- [Stored rows]:
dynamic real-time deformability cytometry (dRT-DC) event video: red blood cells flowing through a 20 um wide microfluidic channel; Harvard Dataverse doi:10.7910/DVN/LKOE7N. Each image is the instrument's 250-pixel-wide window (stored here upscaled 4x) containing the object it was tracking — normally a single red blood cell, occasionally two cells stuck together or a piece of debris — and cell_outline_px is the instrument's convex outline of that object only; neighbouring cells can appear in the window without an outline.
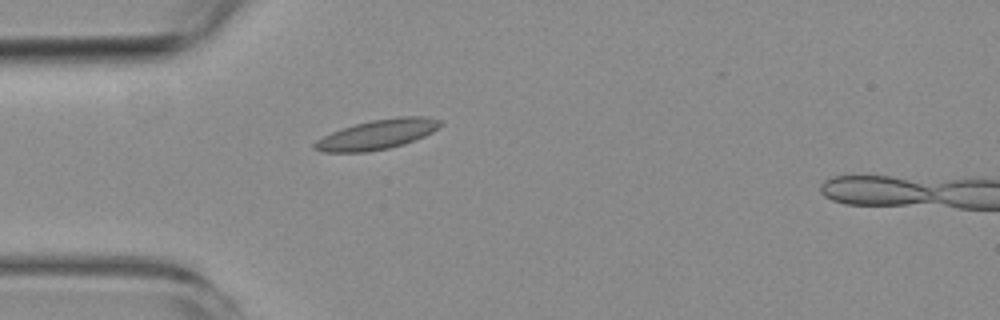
{"species": "common noctule bat (a hibernating species)", "species_latin": "Nyctalus noctula", "temperature_condition": "room temperature", "stored_images_in_passage": 1, "camera_frame_rate_fps": 3000, "um_per_image_px": 0.085, "animal": {"sex": "female", "body_mass_g": 19.3, "forearm_length_mm": 54.1}, "frame": {"image": 1, "passage_image": 1, "time_ms": 0.0, "image_size_px": [1000, 320], "cell_outline_px": [[444, 124], [432, 132], [424, 136], [404, 144], [388, 148], [368, 152], [324, 152], [312, 148], [312, 144], [316, 140], [332, 132], [356, 124], [372, 120], [400, 116], [424, 116], [440, 120]], "centroid_in_image_um": [32.08, 11.43], "position_along_channel_um": 52.9, "area_um2": 21.68}}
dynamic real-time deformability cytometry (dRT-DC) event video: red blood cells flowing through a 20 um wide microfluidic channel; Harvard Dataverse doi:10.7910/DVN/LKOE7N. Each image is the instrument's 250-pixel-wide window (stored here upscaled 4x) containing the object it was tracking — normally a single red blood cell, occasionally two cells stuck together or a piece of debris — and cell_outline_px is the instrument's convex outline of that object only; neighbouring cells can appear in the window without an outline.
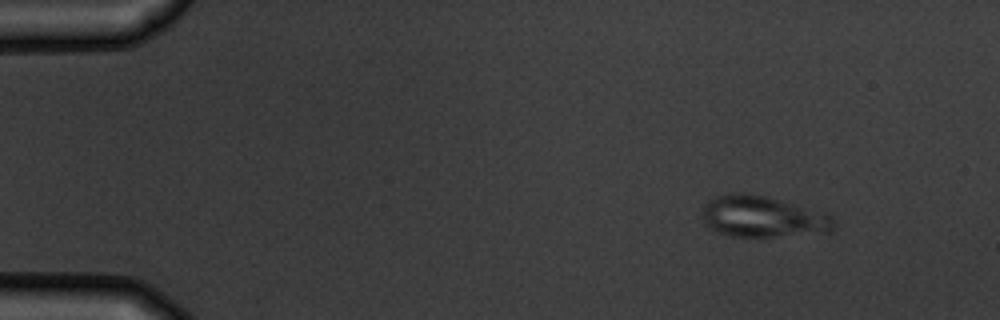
{"species": "common noctule bat (a hibernating species)", "species_latin": "Nyctalus noctula", "temperature_condition": "warm", "stored_images_in_passage": 4, "camera_frame_rate_fps": 3000, "um_per_image_px": 0.085, "animal": {"sex": "male", "body_mass_g": 19.5, "forearm_length_mm": 54.6}, "frame": {"image": 1, "passage_image": 1, "time_ms": 0.0, "image_size_px": [1000, 320], "cell_outline_px": [[836, 228], [832, 232], [772, 236], [732, 236], [716, 232], [708, 228], [704, 224], [704, 204], [708, 200], [716, 196], [732, 192], [740, 192], [764, 196], [828, 212], [832, 216], [836, 224]], "centroid_in_image_um": [64.87, 18.41], "position_along_channel_um": 20.1, "area_um2": 31.85}}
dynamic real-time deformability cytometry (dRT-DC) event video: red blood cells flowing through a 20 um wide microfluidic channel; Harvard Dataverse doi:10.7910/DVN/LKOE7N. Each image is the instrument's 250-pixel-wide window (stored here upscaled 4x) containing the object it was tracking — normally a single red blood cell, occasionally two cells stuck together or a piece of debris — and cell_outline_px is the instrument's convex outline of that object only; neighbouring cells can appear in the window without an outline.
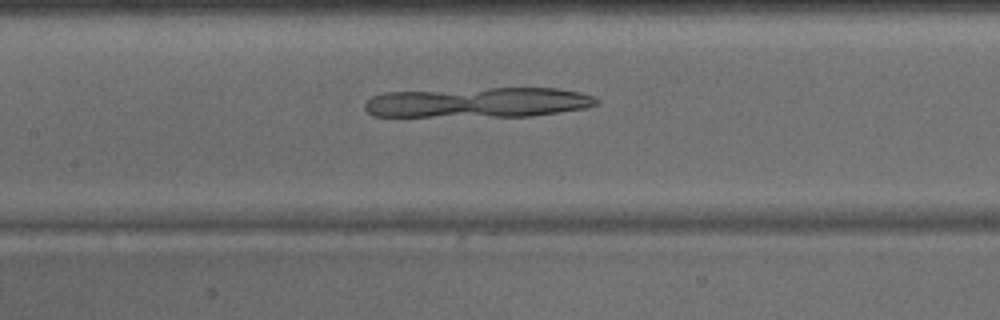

- [Goal]:
Images must not appear in the copy; reproduce everything else in the records verbatim.

- [Task solution]:
dynamic real-time deformability cytometry (dRT-DC) event video: red blood cells flowing through a 20 um wide microfluidic channel; Harvard Dataverse doi:10.7910/DVN/LKOE7N. Each image is the instrument's 250-pixel-wide window (stored here upscaled 4x) containing the object it was tracking — normally a single red blood cell, occasionally two cells stuck together or a piece of debris — and cell_outline_px is the instrument's convex outline of that object only; neighbouring cells can appear in the window without an outline.
{"species": "common noctule bat (a hibernating species)", "species_latin": "Nyctalus noctula", "temperature_condition": "room temperature", "stored_images_in_passage": 1, "camera_frame_rate_fps": 3000, "um_per_image_px": 0.085, "animal": {"sex": "female", "body_mass_g": 19.3, "forearm_length_mm": 54.1}, "frame": {"image": 1, "passage_image": 1, "time_ms": 0.0, "image_size_px": [1000, 320], "cell_outline_px": [[444, 124], [432, 132], [424, 136], [404, 144], [388, 148], [368, 152], [324, 152], [312, 148], [312, 144], [316, 140], [332, 132], [356, 124], [372, 120], [400, 116], [424, 116], [440, 120]], "centroid_in_image_um": [32.08, 11.43], "position_along_channel_um": 52.9, "area_um2": 21.68}}
dynamic real-time deformability cytometry (dRT-DC) event video: red blood cells flowing through a 20 um wide microfluidic channel; Harvard Dataverse doi:10.7910/DVN/LKOE7N. Each image is the instrument's 250-pixel-wide window (stored here upscaled 4x) containing the object it was tracking — normally a single red blood cell, occasionally two cells stuck together or a piece of debris — and cell_outline_px is the instrument's convex outline of that object only; neighbouring cells can appear in the window without an outline.
{"species": "common noctule bat (a hibernating species)", "species_latin": "Nyctalus noctula", "temperature_condition": "warm", "stored_images_in_passage": 4, "camera_frame_rate_fps": 3000, "um_per_image_px": 0.085, "animal": {"sex": "male", "body_mass_g": 19.5, "forearm_length_mm": 54.6}, "frame": {"image": 1, "passage_image": 1, "time_ms": 0.0, "image_size_px": [1000, 320], "cell_outline_px": [[836, 228], [832, 232], [772, 236], [732, 236], [716, 232], [708, 228], [704, 224], [704, 204], [708, 200], [716, 196], [732, 192], [740, 192], [764, 196], [828, 212], [832, 216], [836, 224]], "centroid_in_image_um": [64.87, 18.41], "position_along_channel_um": 20.1, "area_um2": 31.85}}
dynamic real-time deformability cytometry (dRT-DC) event video: red blood cells flowing through a 20 um wide microfluidic channel; Harvard Dataverse doi:10.7910/DVN/LKOE7N. Each image is the instrument's 250-pixel-wide window (stored here upscaled 4x) containing the object it was tracking — normally a single red blood cell, occasionally two cells stuck together or a piece of debris — and cell_outline_px is the instrument's convex outline of that object only; neighbouring cells can appear in the window without an outline.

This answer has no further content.